TASK:
Reproduce, character for character, the lines below from the first through the one with "La durabilidad de". Leave pictures out.

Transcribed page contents
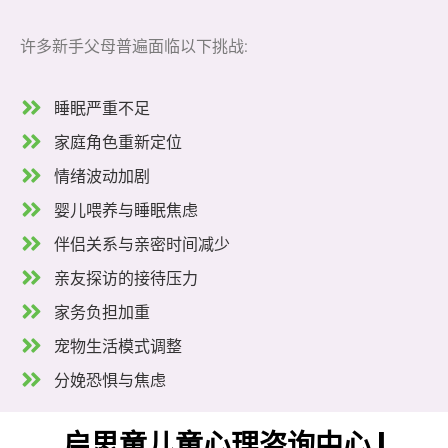
许多新手父母普遍面临以下挑战:
睡眠严重不足
家庭角色重新定位
情绪波动加剧
婴儿喂养与睡眠焦虑
伴侣关系与亲密时间减少
亲友探访的接待压力
家务负担加重
宠物生活模式调整
分娩恐惧与焦虑
启思童儿童心理咨询中心 |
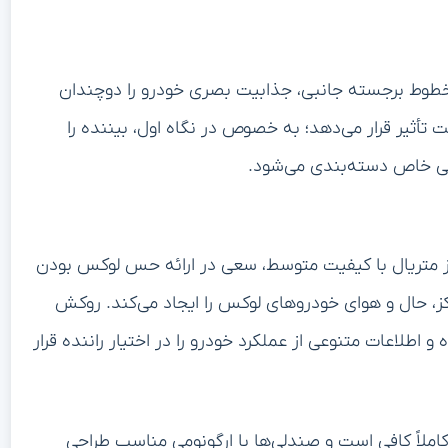
 همراه با خطوط برجسته جانبی، جذابیت بصری خودرو را دوچندان
حت تأثیر قرار می‌دهد؛ به خصوص در نگاه اول، بیننده را
احی خاص دسته‌بندی می‌شود.
 از متریال با کیفیت متوسط، سعی در ارائه حس لوکس بودن
کز، حال و هوای خودروهای لوکس را ایجاد می‌کند. روکش
طلاعات متنوعی از عملکرد خودرو را در اختیار راننده قرار
ملاً کافی است و صندلی‌ها با ارگونومی مناسب طراحی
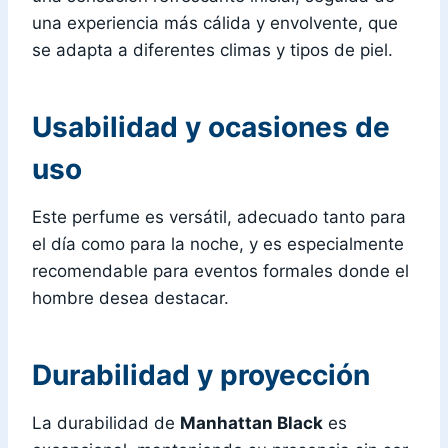
una experiencia más cálida y envolvente, que
se adapta a diferentes climas y tipos de piel.
Usabilidad y ocasiones de
uso
Este perfume es versátil, adecuado tanto para
el día como para la noche, y es especialmente
recomendable para eventos formales donde el
hombre desea destacar.
Durabilidad y proyección
La durabilidad de
Manhattan Black
es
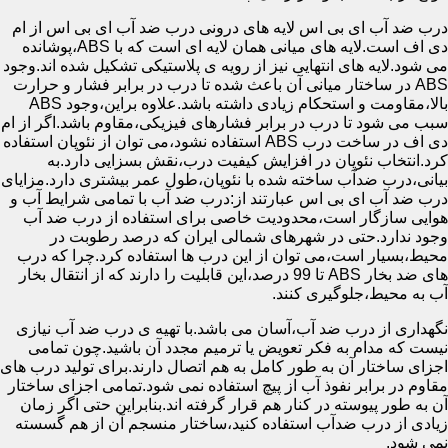
درب ضد آب ای بی اس لایه های درونی درب ضد آب ای بی اس از ام
دی اف است.لایه های میانی همان لایه ای است که با ABS،پوشانده
می شود.لایه های انتهایی نیز از رویه ی پلاستیکی تشکیل شده اند.وجود
ABS در ساختار میانی آن باعث شده تا درب در برابر فشار و حرارت
بالا،مقاومت و استحکام زیادی داشته باشد.علاوه براین،وجود ABS
سبب می شود تا درب در برابر فشارهای فیزیکی،مقاوم باشد.اگر از ام
دی اف در ساخت درب ABS استفاده نشود،می توان از نئوپان استفاده
کرد.انتخاب نئوپان در افزایش کیفیت درب،نقش بسزایی دارد.به
بیانی،درب ضدآب ساخته شده با نئوپان،طول عمر بیشتری دارد.مزایای
درب ضد آب ای بی اس عبارتند از:درب ضد آب با تمامی شرایط آب و
هوایی سازگار است،محدودیت خاصی برای استفاده از درب ضد آب
وجود ندارد.حتی در شهرهای شمالی ایران که درصد رطوبت در
محیط،بسیار است،می توان از این درب ها استفاده کرد.چرا که درب
های ضد بخار ABS تا 99 درصد،این قابلیت را دارند که از انتقال بخار
آب به محیط،جلوگیری کنند.
نگهداری از درب ضد آب،آسان می باشد.با تهیه ی درب ضد آب نیازی
نیست که مدام به فکر تعویض یا ترمیم مجدد آن باشید.چون تمامی
اجزای ساختار آن به طور کامل به هم اتصال دارند.برای تولید درب های
مقاوم در برابر نفوذ آب از پیچ استفاده نمی شود.تمامی اجزای ساختار
آن به طور پیوسته در کنار هم قرار گرفته اند.بنابراین حتی اگر زمان
زیادی از درب ضدآب استفاده کنید،ساختار منسجم آن از هم گسسته
نمی شود.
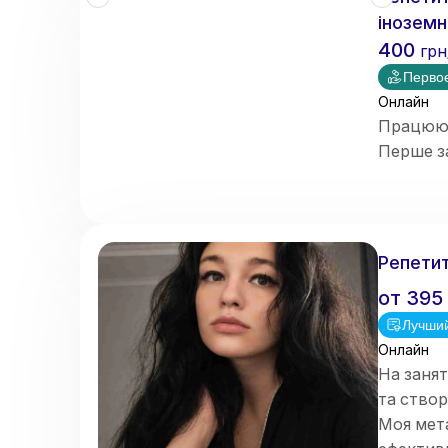
іноземн
400
грн
Первое
Онлайн
Працюю з
Перше з
Репетит
от
395
Лучший
Онлайн
На занят
та ство
Моя мета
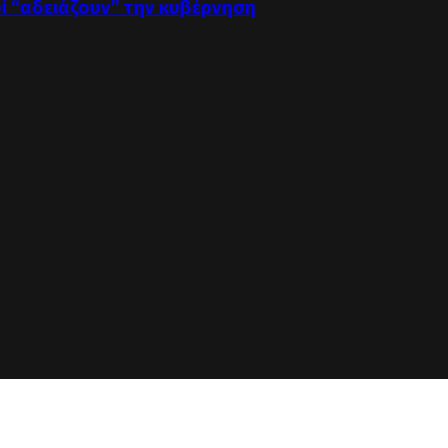
οί “αδειάζουν” την κυβέρνηση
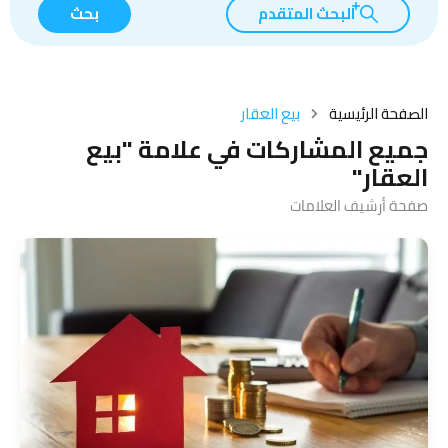
البحث المتقدم
بحث
الصفحة الرئيسية
بيع العقار
جميع المشاركات في علامة "بيع
العقار"
صفحة أرشيف العلامات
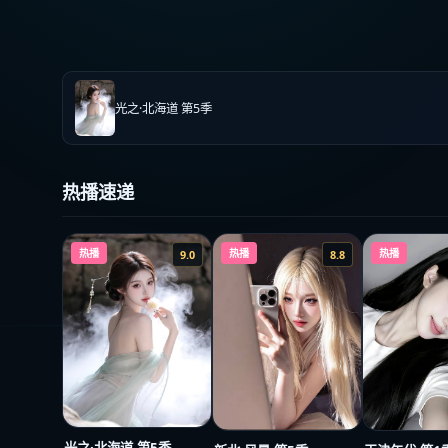
光之·北海道 第5季
热播速递
热播
热播
热播
9.0
8.8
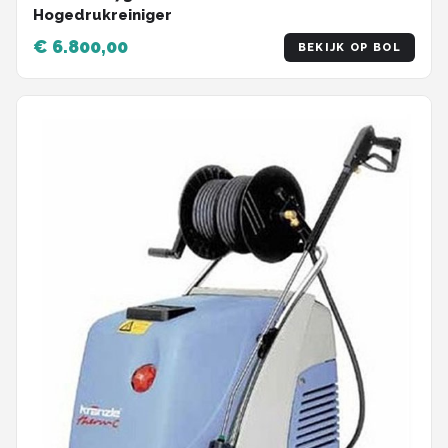
Hogedrukreiniger
€ 6.800,00
BEKIJK OP BOL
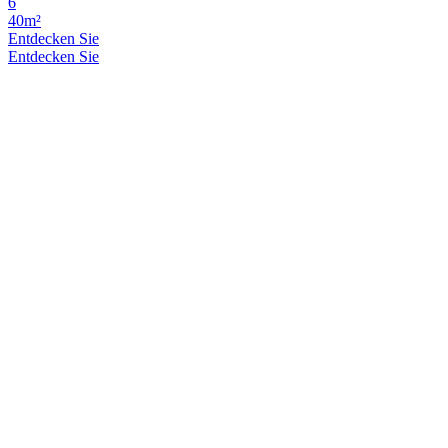
6
40m²
Entdecken Sie
Entdecken Sie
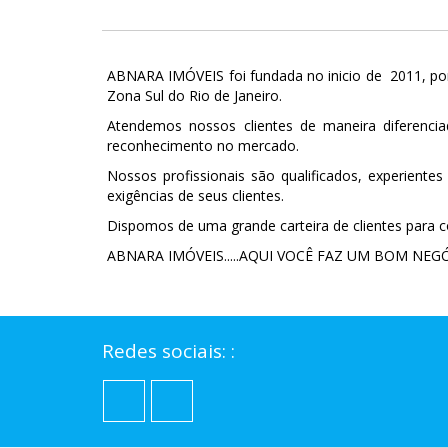
ABNARA IMÓVEIS foi fundada no inicio de 2011, por
Zona Sul do Rio de Janeiro.
Atendemos nossos clientes de maneira diferencia
reconhecimento no mercado.
Nossos profissionais são qualificados, experien
exigências de seus clientes.
Dispomos de uma grande carteira de clientes para c
ABNARA IMÓVEIS.....AQUI VOCÊ FAZ UM BOM NEGÓC
Redes sociais: :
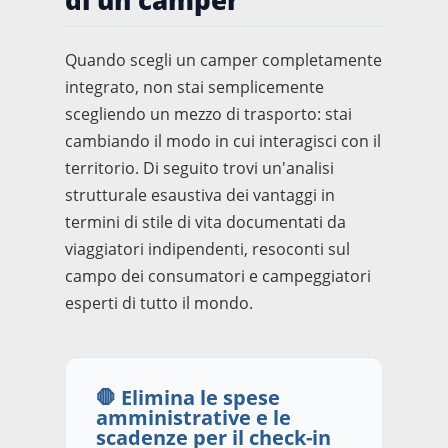
Quando scegli un camper completamente
integrato, non stai semplicemente
scegliendo un mezzo di trasporto: stai
cambiando il modo in cui interagisci con il
territorio. Di seguito trovi un'analisi
strutturale esaustiva dei vantaggi in
termini di stile di vita documentati da
viaggiatori indipendenti, resoconti sul
campo dei consumatori e campeggiatori
esperti di tutto il mondo.
🛑 Elimina le spese
amministrative e le
scadenze per il check-in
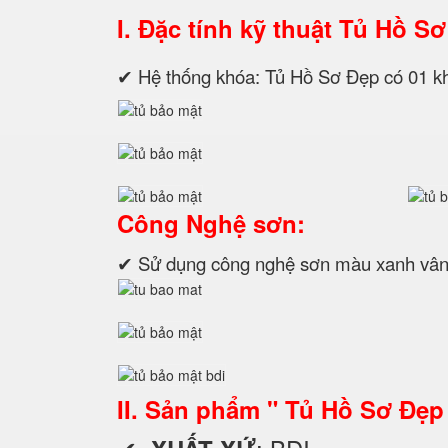
I. Đặc tính kỹ thuật
Tủ Hồ Sơ
✔ Hệ thống khóa: Tủ Hồ Sơ Đẹp có 01
Công Nghệ sơn:
✔ Sử dụng công nghệ sơn màu xanh vân
II. Sản phẩm " Tủ Hồ Sơ Đẹp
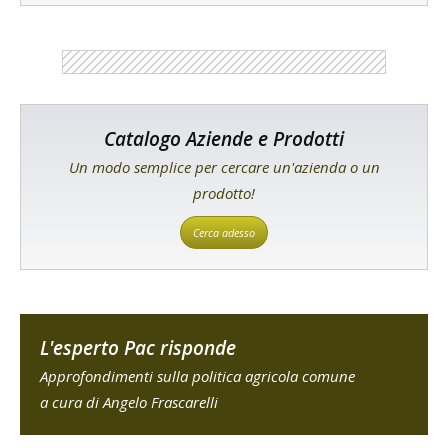
Catalogo Aziende e Prodotti
Un modo semplice per cercare un'azienda o un
prodotto!
Cerca adesso
L'esperto Pac risponde
Approfondimenti sulla politica agricola comune
a cura di Angelo Frascarelli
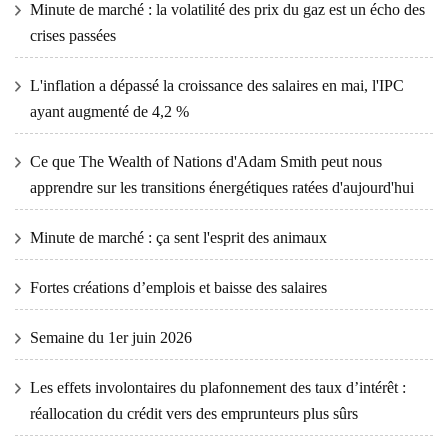
Minute de marché : la volatilité des prix du gaz est un écho des
crises passées
L'inflation a dépassé la croissance des salaires en mai, l'IPC
ayant augmenté de 4,2 %
Ce que The Wealth of Nations d'Adam Smith peut nous
apprendre sur les transitions énergétiques ratées d'aujourd'hui
Minute de marché : ça sent l'esprit des animaux
Fortes créations d’emplois et baisse des salaires
Semaine du 1er juin 2026
Les effets involontaires du plafonnement des taux d’intérêt :
réallocation du crédit vers des emprunteurs plus sûrs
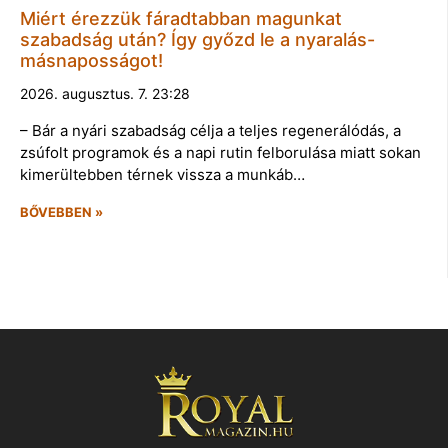
Miért érezzük fáradtabban magunkat
szabadság után? Így győzd le a nyaralás-
másnaposságot!
2026. augusztus. 7. 23:28
– Bár a nyári szabadság célja a teljes regenerálódás, a
zsúfolt programok és a napi rutin felborulása miatt sokan
kimerültebben térnek vissza a munkáb…
BŐVEBBEN »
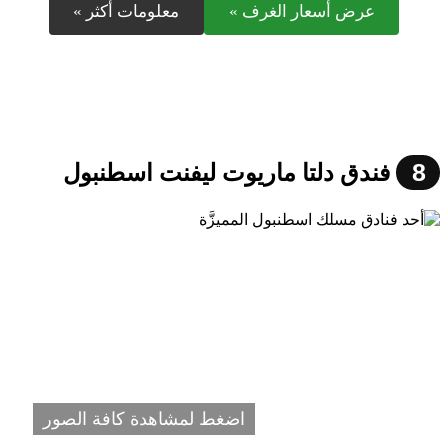
عرض أسعار الغرف »
معلومات أكثر »
8
فندق دلتا ماريوت ليفنت اسطنبول
اضغط لمشاهدة كافة الصور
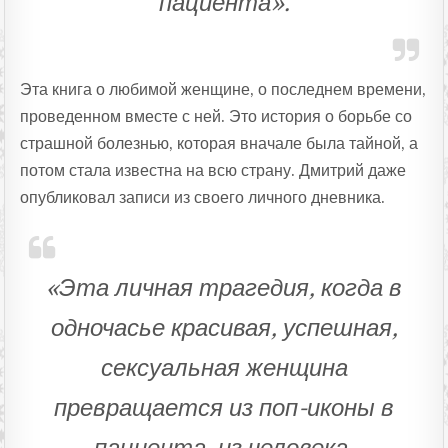
пациента».
Эта книга о любимой женщине, о последнем времени,
проведенном вместе с ней. Это история о борьбе со
страшной болезнью, которая вначале была тайной, а
потом стала известна на всю страну. Дмитрий даже
опубликовал записи из своего личного дневника.
«Эта личная трагедия, когда в
одночасье красивая, успешная,
сексуальная женщина
превращается из поп-иконы в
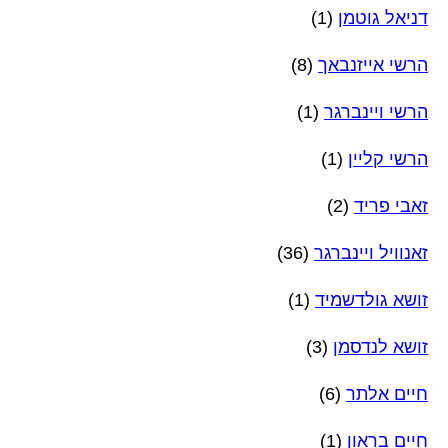
דניאל גוטמן
(1)
הרשי אייזנבאך
(8)
הרשי ויינברגר
(1)
הרשי קליין
(1)
זאבי פריד
(2)
זאנוויל ויינברגר
(36)
זושא גולדשמיד
(1)
זושא לנדסמן
(3)
חיים אלתר
(6)
חיים בראון
(1)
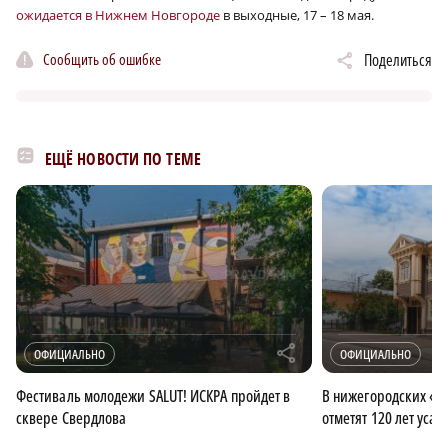
ожидается в Нижнем Новгороде
в выходные, 17 – 18 мая.
Сообщить об ошибке
Поделиться
ЕЩЁ НОВОСТИ ПО ТЕМЕ
r
ОФИЦИАЛЬНО
ОФИЦИАЛЬНО
Фестиваль молодежи SALUT! ИСКРА пройдет в
В нижегородских «З
сквере Свердлова
отметят 120 лет усад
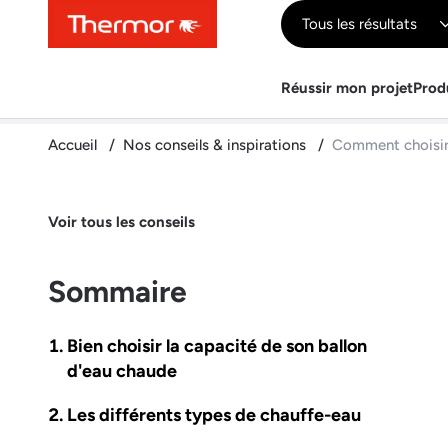
Contenu
Menu
Recherche
Tous les résultats
Réussir mon projet
Prod
Accueil
Nos conseils & inspirations
Comment choisir
Voir tous les conseils
Sommaire
Bien choisir la capacité de son ballon
d'eau chaude
Les différents types de chauffe-eau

EXERCISE ANSWER:
许多新手父母普遍面临以下挑战:
睡眠严重不足
家庭角色重新定位
情绪波动加剧
婴儿喂养与睡眠焦虑
伴侣关系与亲密时间减少
亲友探访的接待压力
家务负担加重
宠物生活模式调整
分娩恐惧与焦虑
启思童儿童心理咨询中心 |
 همراه با خطوط برجسته جانبی، جذابیت بصری خودرو را دوچندان
حت تأثیر قرار می‌دهد؛ به خصوص در نگاه اول، بیننده را
احی خاص دسته‌بندی می‌شود.
 از متریال با کیفیت متوسط، سعی در ارائه حس لوکس بودن
کز، حال و هوای خودروهای لوکس را ایجاد می‌کند. روکش
طلاعات متنوعی از عملکرد خودرو را در اختیار راننده قرار
ملاً کافی است و صندلی‌ها با ارگونومی مناسب طراحی
una experiencia más cálida y envolvente, que
se adapta a diferentes climas y tipos de piel.
Usabilidad y ocasiones de
uso
Este perfume es versátil, adecuado tanto para
el día como para la noche, y es especialmente
recomendable para eventos formales donde el
hombre desea destacar.
Durabilidad y proyección
La durabilidad de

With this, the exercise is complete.